14. The one or more non-transitory computer-readable media of claim 11, wherein the second trained machine learning model comprises:

a task encoder configured to process the set of sensor data to generate one or more task tokens;

a state encoder configured to process robot state data to generate one or more state tokens;

a latent encoder configured to process the one or more state tokens and the one or more task tokens to generate one or more predicted action tokens;

a quantization oracle configured to process, based on a codebook, the one or more action tokens to generate one or more quantized action tokens; and

an action decoder configured to process the one or more quantized action tokens, the one or more state tokens, and the one or more task tokens to generate an action.

15. The one or more non-transitory computer-readable media of claim 14, wherein the task encoder is pre-trained vision model.

16. The one or more non-transitory computer-readable media of claim 14, wherein the codebook comprises one or more discrete latent codes.

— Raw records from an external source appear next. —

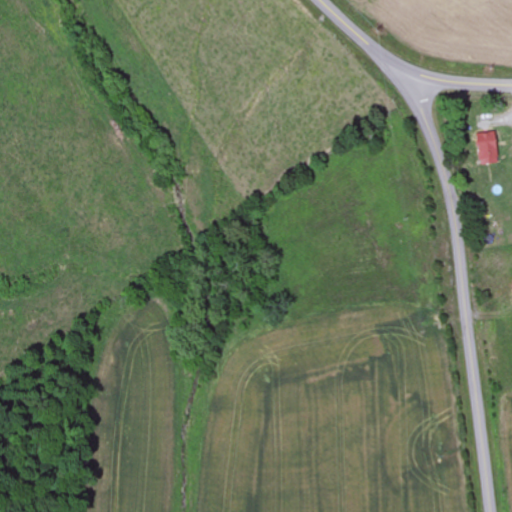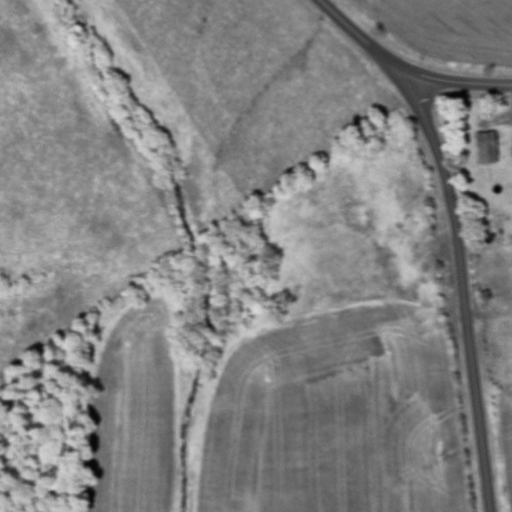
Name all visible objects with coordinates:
road: (407, 66)
building: (485, 149)
road: (463, 282)
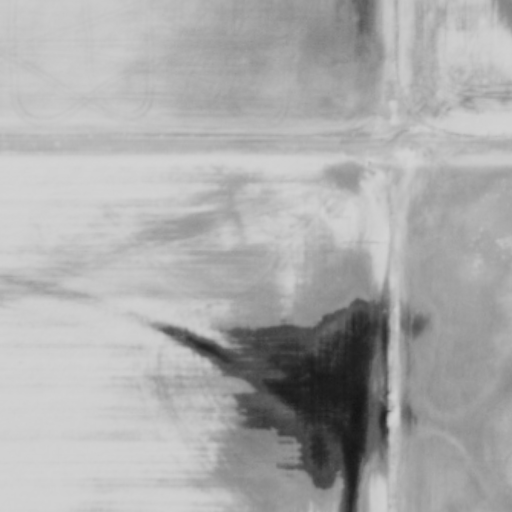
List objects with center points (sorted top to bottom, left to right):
road: (256, 138)
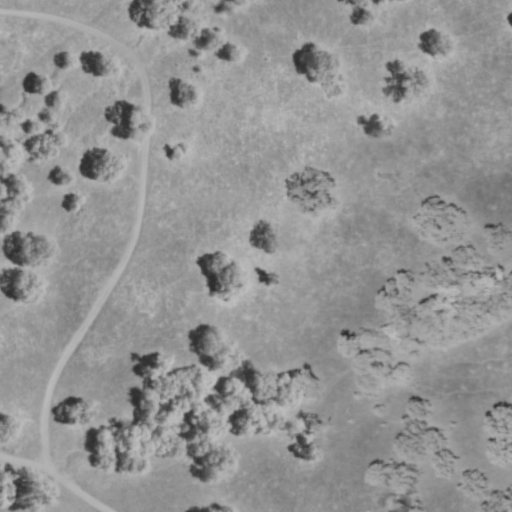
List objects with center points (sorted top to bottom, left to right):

17. The one or more non-transitory computer-readable media of claim 14, wherein the instructions, when executed by the one or more processors, further cause the one or more processors perform one or more training operations to generate the second machine learning model comprising:

generating, based on the one or more action chunks, the one or more action tokens;

generating, based on the one or more action tokens, the one or more quantized action tokens;

generating, based on the one or more state tokens, the one or more task tokens, and the one or more quantized action tokens, the action;

computing, based on the one or more discrete latent codes and the one or more action tokens, a third loss;

computing, based on the action and the second set of data, a fourth loss; and

updating one or more parameters of the action encoder, the codebook, and the action decoder based on the third loss and the fourth loss.

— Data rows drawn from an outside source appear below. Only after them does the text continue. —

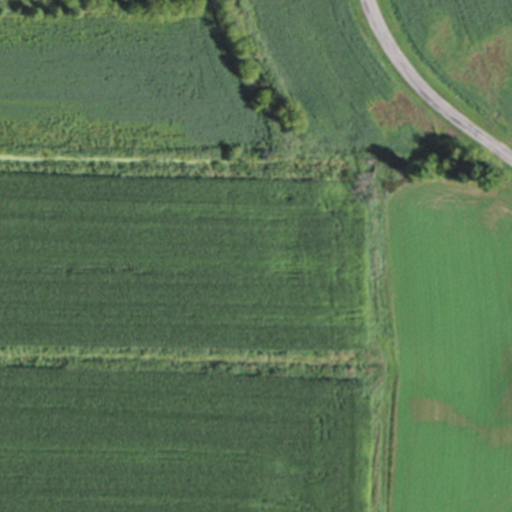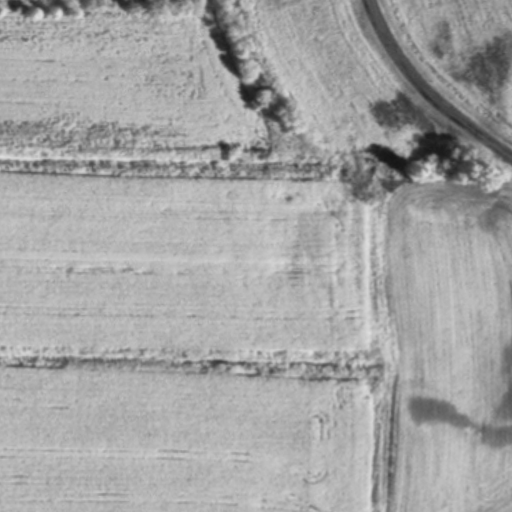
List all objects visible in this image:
road: (423, 93)
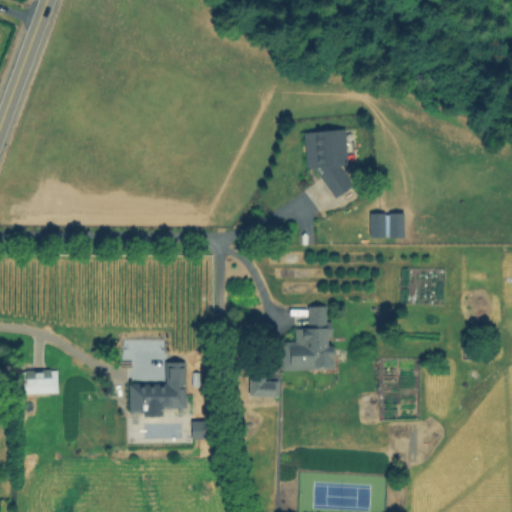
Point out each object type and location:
road: (17, 15)
road: (21, 57)
building: (325, 157)
building: (328, 158)
road: (267, 219)
building: (383, 224)
building: (386, 225)
road: (106, 236)
road: (252, 275)
road: (56, 342)
building: (306, 343)
building: (310, 344)
building: (470, 344)
road: (222, 376)
building: (260, 380)
building: (38, 381)
building: (38, 382)
building: (197, 383)
building: (259, 387)
building: (159, 391)
building: (155, 392)
building: (194, 429)
building: (200, 432)
building: (405, 434)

18. The one or more non-transitory computer-readable media of claim 17, wherein the third loss is a codebook loss and the fourth loss is a reconstruction loss.

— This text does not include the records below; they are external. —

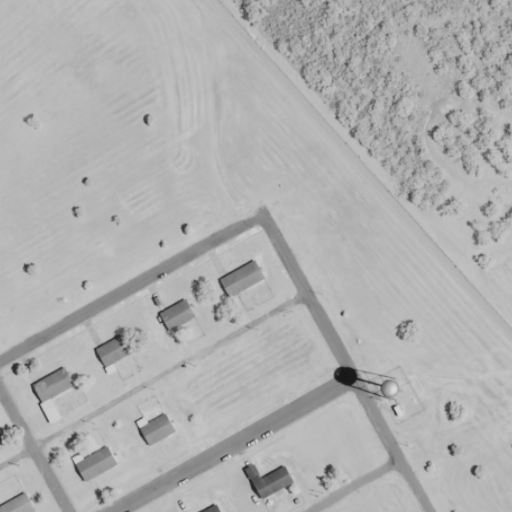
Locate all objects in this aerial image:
park: (416, 105)
building: (241, 273)
building: (247, 285)
road: (130, 287)
road: (305, 297)
building: (177, 309)
building: (183, 322)
building: (113, 347)
building: (51, 385)
building: (57, 396)
road: (374, 420)
building: (155, 421)
building: (162, 436)
road: (231, 445)
road: (33, 452)
building: (95, 457)
building: (100, 468)
building: (271, 478)
road: (351, 486)
road: (411, 486)
building: (277, 487)
building: (16, 502)
building: (21, 506)
building: (210, 507)
building: (217, 510)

19. The one or more non-transitory computer-readable media of claim 14, wherein the instructions, when executed by the one or more processors, further cause the one or more processors to perform one or more training operations to generate the second machine learning model comprising:

generating the one or more predicted action tokens;

generating, based on the one or more predicted action tokens, one or more quantized action tokens;

generating, based on the one or more state tokens, the one or more task tokens, and the one or more quantized action tokens, the action;

computing, based on the action and the second set of data, the fourth loss;

computing, based on the one or more latent codes and the one or more predicted action tokens, a fifth loss; and

updating one or more parameters of the trained action encoder and the latent encoder based on the fourth loss and the fifth loss.

20. A system comprising:

a memory storing instructions; and

a processor that is coupled to the memory and, when executing the instructions, is configured to perform the steps of:

perform, based on a first set of robot data, one or more training operations to generate one or more first trained machine learning models for performing one or more robotic tasks, expert demonstration data, and one or more trained evaluation models; and

perform, based on the expert demonstration data, a set of sensor data, and first feedback generated by the one or more trained evaluation models, one or more training operations to generate a second trained machine learning model to control a robot for a plurality of robotic tasks.